MONTPELIER, Vt. — Lake Champlain continued to recede Friday from near-flood levels never before seen in midsummer that have left some areas along the shoreline under water and hazards like floating logs in the middle of the lake, officials say.
But the higher water levels have also had some benefits because in some areas prone to boat groundings, the deeper water is keeping those obstacles safely submerged, officials said.
At the Burlington ferry docks, only one lane for boarding vehicles was completely free of water on Friday, but the water wasn’t deep, and crews were managing to load the ferries without any problems, said Margaret Campbell, the assistant operations manager for the Lake Champlain Transportation Company, which runs three ferry routes between Vermont and New York.

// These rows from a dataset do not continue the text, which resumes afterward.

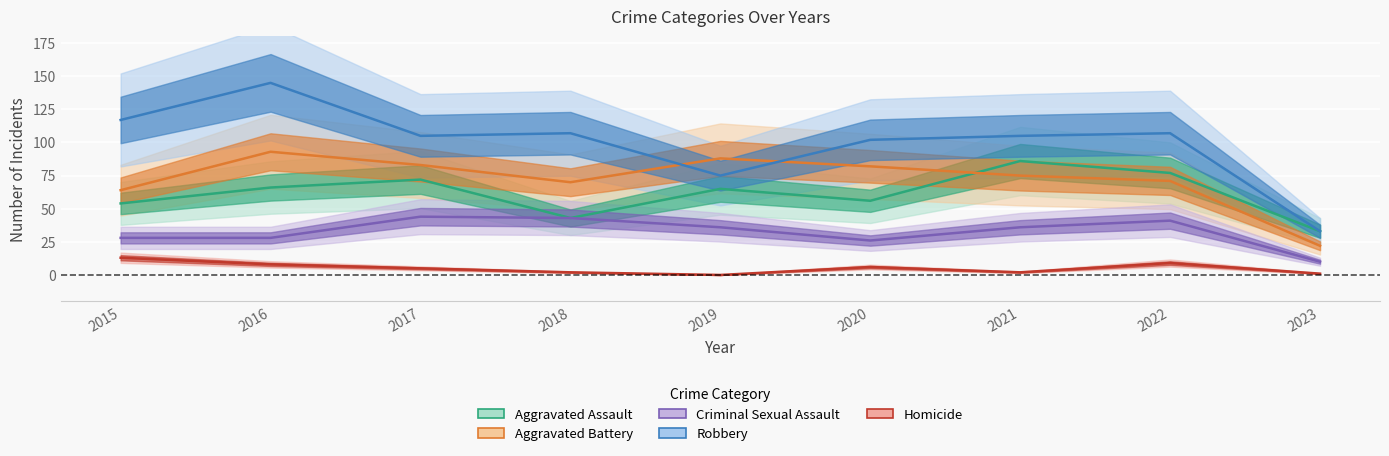

Which category has the highest value in the Aggravated Battery series?

2016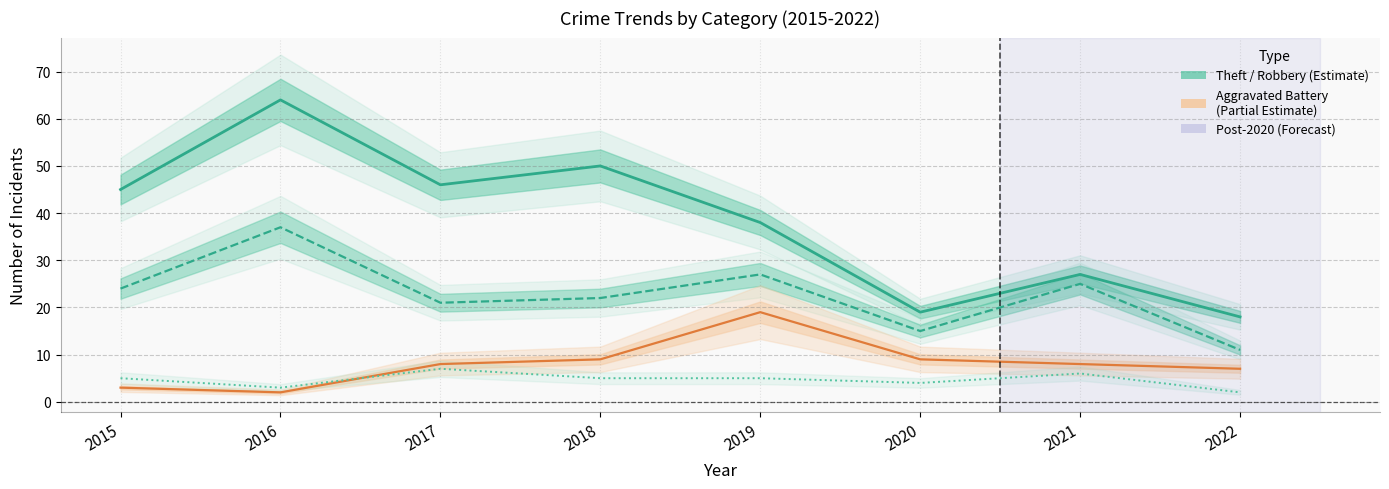

Is the value of Aggravated Battery at 2015 greater than the value of Theft at 2016?

No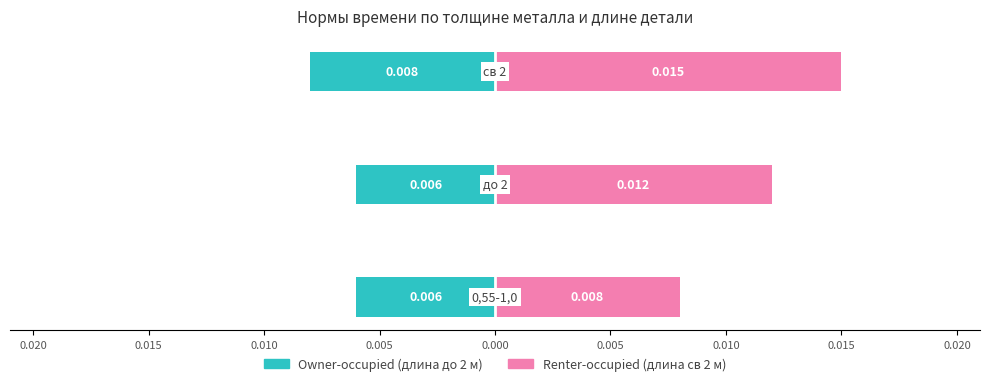

How many series are shown in this chart?

2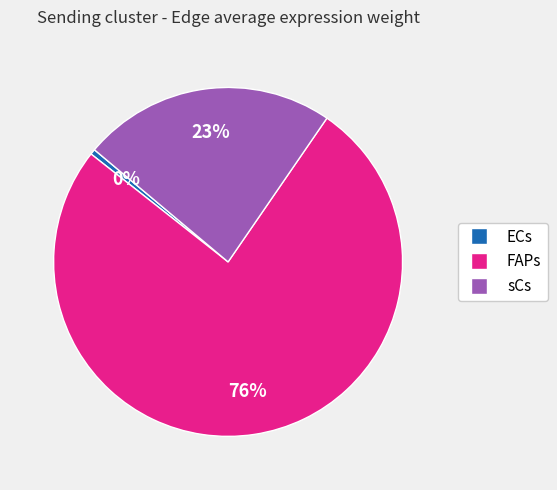

Is the sum of FAPs and sCs greater than half?

Yes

“You don’t typically have water like this in July,” she said.
Flood stage for Lake Champlain is considered to be 100 feet above sea level. Last week, the lake reached a record July level of about 99.6 feet, a height usually seen at the peak of the spring snowmelt in April or May. The high lake levels come after a rainy spring was followed by an unprecedented rainy stretch that caused a series of damaging flash floods across New York and Vermont.
The breakwater that protects Burlington’s waterfront from the lake’s rough waters remained about a foot above the high-water level on Friday, holding at bay one threat the near-flood level waters could pose.
The lake level “would have to rise another foot to submerge that,” said U.S. Coast Guard Petty Officer 2nd Class Jordan Hess, of the Burlington station.
There are some fixed piers around the lake that were submerged and could be a hazard to boaters unfamiliar with the lake, but Hess said he hadn’t heard of any problems.
The high water has also continued to flush trees, logs and other large sticks into the lake, especially from the Winooski River, usually a spring problem that resurfaced after the heavy rains of recent weeks, Hess said.
Coast Guard crews and good Samaritans have been pulling those obstacles to shore.
“It helps in other areas. There are lots of positives,” Hess said. “Last year, we had a very high number of vessel groundings.”
When the lake level was at 94 or 95 feet, many vessels were hitting submerged rocks or other normally covered obstacles, Hess said.
“We’ve had a significant drop in vessel groundings,” he said.